DATA Start Marker
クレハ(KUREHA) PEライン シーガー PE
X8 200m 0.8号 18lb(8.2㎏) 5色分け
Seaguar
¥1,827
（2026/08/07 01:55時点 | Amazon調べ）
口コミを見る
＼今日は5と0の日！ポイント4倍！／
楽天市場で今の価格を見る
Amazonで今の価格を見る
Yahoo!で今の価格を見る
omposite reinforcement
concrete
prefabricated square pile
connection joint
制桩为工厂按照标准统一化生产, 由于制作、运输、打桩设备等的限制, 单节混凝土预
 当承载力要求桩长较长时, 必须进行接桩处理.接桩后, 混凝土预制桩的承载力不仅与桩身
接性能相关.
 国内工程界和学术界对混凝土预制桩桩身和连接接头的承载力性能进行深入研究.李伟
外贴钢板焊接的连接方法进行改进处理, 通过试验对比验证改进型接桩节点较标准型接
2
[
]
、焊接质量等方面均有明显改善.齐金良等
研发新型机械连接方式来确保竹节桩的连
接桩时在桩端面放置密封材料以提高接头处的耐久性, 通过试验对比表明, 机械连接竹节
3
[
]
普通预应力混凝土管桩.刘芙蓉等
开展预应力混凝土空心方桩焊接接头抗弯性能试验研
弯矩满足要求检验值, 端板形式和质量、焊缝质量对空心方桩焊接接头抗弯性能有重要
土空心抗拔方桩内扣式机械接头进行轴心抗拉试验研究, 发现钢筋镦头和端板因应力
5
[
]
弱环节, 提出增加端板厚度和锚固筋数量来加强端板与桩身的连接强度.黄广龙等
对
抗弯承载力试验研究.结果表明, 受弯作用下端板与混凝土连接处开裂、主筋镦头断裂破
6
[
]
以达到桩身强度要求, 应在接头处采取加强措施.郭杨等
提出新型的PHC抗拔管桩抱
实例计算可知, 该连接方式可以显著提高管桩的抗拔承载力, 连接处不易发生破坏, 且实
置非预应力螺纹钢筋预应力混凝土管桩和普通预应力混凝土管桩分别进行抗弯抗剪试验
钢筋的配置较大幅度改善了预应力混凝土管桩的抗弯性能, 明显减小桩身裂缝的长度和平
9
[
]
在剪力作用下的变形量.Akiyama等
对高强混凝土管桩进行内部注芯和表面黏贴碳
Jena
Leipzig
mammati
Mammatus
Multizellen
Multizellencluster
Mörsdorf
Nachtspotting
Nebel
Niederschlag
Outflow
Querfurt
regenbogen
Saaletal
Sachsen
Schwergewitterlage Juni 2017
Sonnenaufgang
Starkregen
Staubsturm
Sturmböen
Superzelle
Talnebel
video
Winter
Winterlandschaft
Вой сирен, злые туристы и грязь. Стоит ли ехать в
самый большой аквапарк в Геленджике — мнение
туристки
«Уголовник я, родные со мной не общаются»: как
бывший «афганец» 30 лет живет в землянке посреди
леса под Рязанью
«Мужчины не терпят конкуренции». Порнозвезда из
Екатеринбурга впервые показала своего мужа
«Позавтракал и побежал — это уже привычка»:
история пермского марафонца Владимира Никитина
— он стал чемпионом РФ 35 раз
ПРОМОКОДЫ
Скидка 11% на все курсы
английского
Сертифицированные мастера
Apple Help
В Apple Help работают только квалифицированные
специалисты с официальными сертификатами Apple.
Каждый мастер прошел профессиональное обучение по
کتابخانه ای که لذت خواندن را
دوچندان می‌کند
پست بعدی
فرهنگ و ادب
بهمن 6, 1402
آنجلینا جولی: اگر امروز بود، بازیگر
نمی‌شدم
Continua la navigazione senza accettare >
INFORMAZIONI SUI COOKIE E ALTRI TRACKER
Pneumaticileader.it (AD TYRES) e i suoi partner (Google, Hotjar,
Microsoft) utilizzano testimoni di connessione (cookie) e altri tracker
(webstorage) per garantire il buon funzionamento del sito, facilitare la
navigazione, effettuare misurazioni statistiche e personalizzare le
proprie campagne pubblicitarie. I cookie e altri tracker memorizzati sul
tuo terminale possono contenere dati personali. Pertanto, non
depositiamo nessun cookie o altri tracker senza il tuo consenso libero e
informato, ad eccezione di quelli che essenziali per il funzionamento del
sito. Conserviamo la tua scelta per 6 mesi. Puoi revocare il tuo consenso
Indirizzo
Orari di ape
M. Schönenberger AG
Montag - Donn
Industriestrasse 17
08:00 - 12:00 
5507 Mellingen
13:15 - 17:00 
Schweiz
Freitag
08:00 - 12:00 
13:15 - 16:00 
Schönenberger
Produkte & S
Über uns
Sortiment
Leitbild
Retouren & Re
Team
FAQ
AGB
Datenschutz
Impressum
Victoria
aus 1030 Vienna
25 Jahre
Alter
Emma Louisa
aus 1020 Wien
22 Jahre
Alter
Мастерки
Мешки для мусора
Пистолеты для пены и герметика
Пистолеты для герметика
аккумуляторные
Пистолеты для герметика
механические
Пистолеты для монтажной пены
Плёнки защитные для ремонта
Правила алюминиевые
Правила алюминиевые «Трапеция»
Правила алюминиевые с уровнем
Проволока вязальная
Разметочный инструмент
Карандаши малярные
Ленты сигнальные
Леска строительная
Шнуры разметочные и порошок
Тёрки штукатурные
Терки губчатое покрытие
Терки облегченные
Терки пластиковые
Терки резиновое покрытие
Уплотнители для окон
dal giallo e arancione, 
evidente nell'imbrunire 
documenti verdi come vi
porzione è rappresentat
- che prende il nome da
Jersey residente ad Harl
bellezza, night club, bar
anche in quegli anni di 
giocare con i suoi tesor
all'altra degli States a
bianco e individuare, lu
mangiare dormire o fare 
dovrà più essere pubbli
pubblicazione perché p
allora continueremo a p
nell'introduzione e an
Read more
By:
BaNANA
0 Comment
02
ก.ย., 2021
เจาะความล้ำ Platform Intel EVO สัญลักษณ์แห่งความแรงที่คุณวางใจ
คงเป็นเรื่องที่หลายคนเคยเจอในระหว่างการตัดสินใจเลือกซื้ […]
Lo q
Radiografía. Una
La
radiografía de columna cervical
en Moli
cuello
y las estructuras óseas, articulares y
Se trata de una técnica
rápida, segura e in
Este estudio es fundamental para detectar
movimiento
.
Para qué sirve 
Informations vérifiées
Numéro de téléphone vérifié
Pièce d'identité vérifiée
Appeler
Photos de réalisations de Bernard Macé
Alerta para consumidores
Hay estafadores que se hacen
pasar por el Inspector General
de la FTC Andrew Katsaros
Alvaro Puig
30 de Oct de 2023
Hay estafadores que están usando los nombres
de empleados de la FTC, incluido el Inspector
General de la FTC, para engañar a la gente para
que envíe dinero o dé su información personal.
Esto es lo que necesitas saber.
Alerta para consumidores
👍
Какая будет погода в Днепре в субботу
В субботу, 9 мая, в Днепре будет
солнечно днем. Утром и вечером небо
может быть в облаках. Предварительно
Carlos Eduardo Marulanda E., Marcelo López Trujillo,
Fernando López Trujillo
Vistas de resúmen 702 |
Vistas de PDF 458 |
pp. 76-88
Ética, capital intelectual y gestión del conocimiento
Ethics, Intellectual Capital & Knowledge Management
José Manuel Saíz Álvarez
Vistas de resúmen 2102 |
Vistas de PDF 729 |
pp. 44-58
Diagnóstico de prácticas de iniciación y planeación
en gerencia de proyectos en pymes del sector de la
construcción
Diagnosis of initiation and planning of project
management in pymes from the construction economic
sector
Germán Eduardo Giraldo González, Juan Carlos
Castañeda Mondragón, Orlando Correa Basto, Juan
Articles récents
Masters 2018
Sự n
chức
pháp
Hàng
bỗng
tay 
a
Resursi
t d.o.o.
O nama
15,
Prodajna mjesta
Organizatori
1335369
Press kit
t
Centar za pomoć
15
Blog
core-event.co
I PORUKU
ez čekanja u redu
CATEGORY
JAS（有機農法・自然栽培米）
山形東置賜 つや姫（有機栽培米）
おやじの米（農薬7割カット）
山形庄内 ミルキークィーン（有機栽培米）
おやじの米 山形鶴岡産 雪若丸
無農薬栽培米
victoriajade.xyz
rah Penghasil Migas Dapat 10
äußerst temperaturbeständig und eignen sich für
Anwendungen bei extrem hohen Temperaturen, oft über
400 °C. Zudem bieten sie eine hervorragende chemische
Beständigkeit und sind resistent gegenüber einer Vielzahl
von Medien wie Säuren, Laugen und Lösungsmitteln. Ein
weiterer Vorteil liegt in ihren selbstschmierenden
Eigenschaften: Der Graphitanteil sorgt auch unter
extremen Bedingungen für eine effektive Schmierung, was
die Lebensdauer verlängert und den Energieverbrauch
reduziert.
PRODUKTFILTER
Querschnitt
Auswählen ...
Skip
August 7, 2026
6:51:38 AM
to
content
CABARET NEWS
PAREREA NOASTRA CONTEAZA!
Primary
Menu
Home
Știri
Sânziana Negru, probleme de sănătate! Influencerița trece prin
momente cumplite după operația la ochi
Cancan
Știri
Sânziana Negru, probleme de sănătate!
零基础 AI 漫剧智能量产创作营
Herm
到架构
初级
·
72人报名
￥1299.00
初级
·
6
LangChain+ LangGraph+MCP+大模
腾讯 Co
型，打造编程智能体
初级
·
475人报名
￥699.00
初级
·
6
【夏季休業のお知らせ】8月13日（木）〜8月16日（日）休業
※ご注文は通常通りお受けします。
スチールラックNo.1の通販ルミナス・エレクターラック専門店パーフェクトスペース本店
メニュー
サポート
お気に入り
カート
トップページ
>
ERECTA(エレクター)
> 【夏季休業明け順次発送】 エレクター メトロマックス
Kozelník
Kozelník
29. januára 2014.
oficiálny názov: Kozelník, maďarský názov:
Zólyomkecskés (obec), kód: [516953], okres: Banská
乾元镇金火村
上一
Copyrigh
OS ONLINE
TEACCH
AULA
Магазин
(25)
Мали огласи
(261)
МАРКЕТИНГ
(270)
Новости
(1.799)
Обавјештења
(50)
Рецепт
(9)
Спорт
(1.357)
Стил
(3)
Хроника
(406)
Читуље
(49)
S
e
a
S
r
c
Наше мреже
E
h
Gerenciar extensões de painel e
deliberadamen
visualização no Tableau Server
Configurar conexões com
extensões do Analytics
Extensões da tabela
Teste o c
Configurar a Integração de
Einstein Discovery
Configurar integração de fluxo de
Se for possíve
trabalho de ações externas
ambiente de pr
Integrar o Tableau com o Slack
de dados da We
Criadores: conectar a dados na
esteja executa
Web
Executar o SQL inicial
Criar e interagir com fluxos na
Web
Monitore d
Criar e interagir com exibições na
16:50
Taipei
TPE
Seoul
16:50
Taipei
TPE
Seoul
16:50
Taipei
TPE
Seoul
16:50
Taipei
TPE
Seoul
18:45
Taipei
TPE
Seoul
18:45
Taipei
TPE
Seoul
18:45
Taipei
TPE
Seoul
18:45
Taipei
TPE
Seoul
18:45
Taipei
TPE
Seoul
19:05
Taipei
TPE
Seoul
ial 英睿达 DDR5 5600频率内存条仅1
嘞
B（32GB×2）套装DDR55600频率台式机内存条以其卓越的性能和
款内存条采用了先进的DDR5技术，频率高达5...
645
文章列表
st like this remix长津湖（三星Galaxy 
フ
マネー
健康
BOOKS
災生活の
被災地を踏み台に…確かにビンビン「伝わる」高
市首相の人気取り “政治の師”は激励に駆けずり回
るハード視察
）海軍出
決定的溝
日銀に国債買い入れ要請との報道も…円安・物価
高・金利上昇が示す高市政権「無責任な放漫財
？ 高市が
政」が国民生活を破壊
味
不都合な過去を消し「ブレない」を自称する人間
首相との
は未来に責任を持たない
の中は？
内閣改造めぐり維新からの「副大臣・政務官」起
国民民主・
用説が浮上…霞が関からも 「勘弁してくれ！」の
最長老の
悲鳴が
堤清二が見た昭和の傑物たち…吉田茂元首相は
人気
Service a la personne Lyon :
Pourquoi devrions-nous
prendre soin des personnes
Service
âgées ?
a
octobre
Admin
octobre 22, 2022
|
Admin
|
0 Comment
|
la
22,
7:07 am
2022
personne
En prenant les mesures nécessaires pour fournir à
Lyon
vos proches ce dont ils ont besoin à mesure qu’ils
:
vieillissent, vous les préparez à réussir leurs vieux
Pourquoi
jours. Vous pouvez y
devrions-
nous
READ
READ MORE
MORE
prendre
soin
DATA End Marker
PROBLEM TO WORK ON |
Find and copy every line in the entries above where the string "Sânziana" occurs.

TASK RESULT |
Sânziana Negru, probleme de sănătate! Influencerița trece prin
Sânziana Negru, probleme de sănătate!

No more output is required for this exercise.